## What you will do
1 - How would you say this sentence from the article on Tusk's confidence vote in Spanish: "The victory failed to mask the government's fragility."
2 - Can you pick up the report on Tusk's confidence vote after its final sentence and carry it further?

## Text shown

+===+

Polish Prime Minister Donald Tusk’s coalition government secured a critical parliamentary confidence vote, surviving 243-210 in the 460-seat Sejm lower house, according to AP News.

Supporters rose to applaud and chant Tusk’s name following the result, which aimed to shore up legitimacy after the opposition’s presidential victory plunged Poland into institutional paralysis. Tusk had personally requested the vote, declaring:

I am asking for a vote of confidence with full conviction that we have a mandate to govern, to take full responsibility for what is happening in Poland.

The move followed his ally Rafał Trzaskowski’s 1 June loss to historian Karol Nawrocki in Warsaw’s mayoral race. Nawrocki now replaces conservative President Andrzej Duda, who repeatedly vetoed Tusk’s reforms.

The presidential shift effectively dooms key coalition pledges like abortion liberalisation and same-sex civil unions, as Poland’s system grants the president veto powers over legislation. With Nawrocki aligned with the Law and Justice (PiS) opposition, Tusk faces near-insurmountable hurdles until parliamentary elections in late 2027.

The victory failed to mask the government’s fragility. Tusk’s unwieldy four-party coalition struggled with internal divisions, exacerbated by the surging popularity of national-oriented forces. During the confidence debate, lawmaker Grzegorz Braun vandalised an LGBTQ+ equality exhibition in parliament corridors, tearing down posters and trampling them.

+===+

## Given data
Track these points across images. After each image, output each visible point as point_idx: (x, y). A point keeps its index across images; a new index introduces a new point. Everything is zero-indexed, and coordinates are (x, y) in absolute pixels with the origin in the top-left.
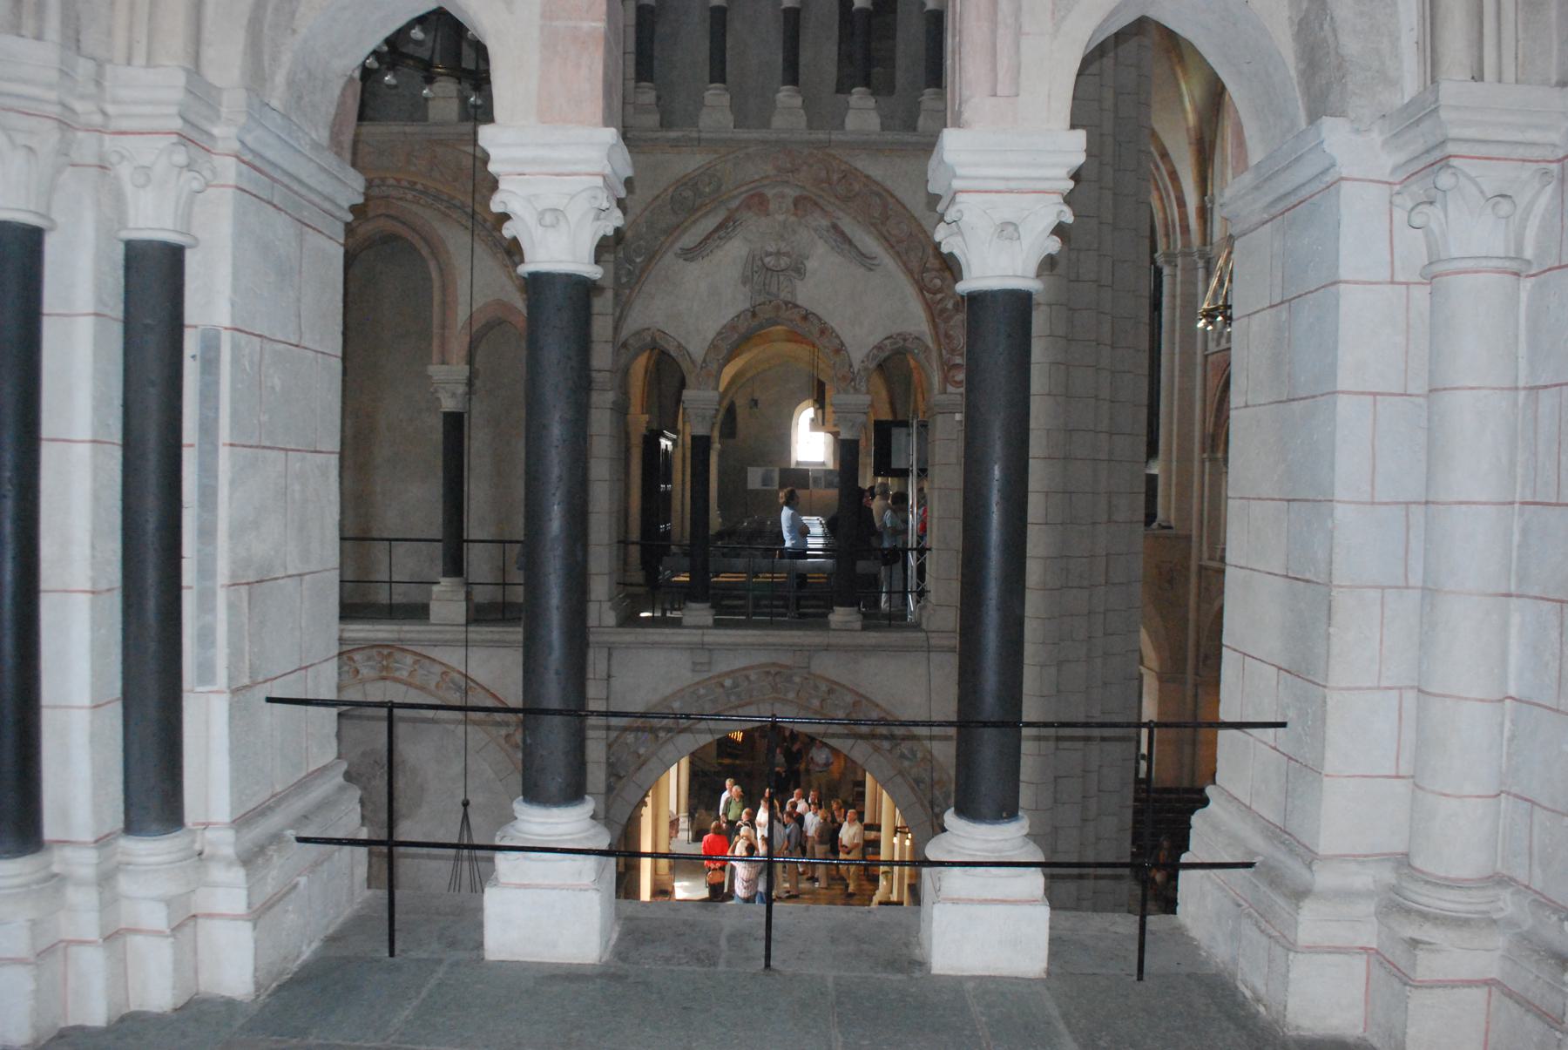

+===+

## Answers to the exercises
1 - La victoria no logró ocultar la fragilidad del gobierno.

2 -
Braun, a presidential candidate who won 6% of first-round votes in May, previously made headlines in 2023 for dousing Hanukkah candles with a fire extinguisher in the same chamber. Parliament Speaker Szymon Hołownia condemned Braun’s “vandalism,” vowing to restrict his access.

He does these things precisely to make himself famous. This is not the first time that Mr. Braun has committed vandalism on the premises of the Chancellery of the Sejm. I do not understand why there is still no indictment.

Defiantly declaring “I don’t know the word surrender,” the 68-year-old prime minister announced a July cabinet reshuffle with “new faces” and a June appointment of a government spokesperson to unify the coalition’s messaging.

I know the taste of victory, I know the bitterness of defeat, but I don’t know the word surrender.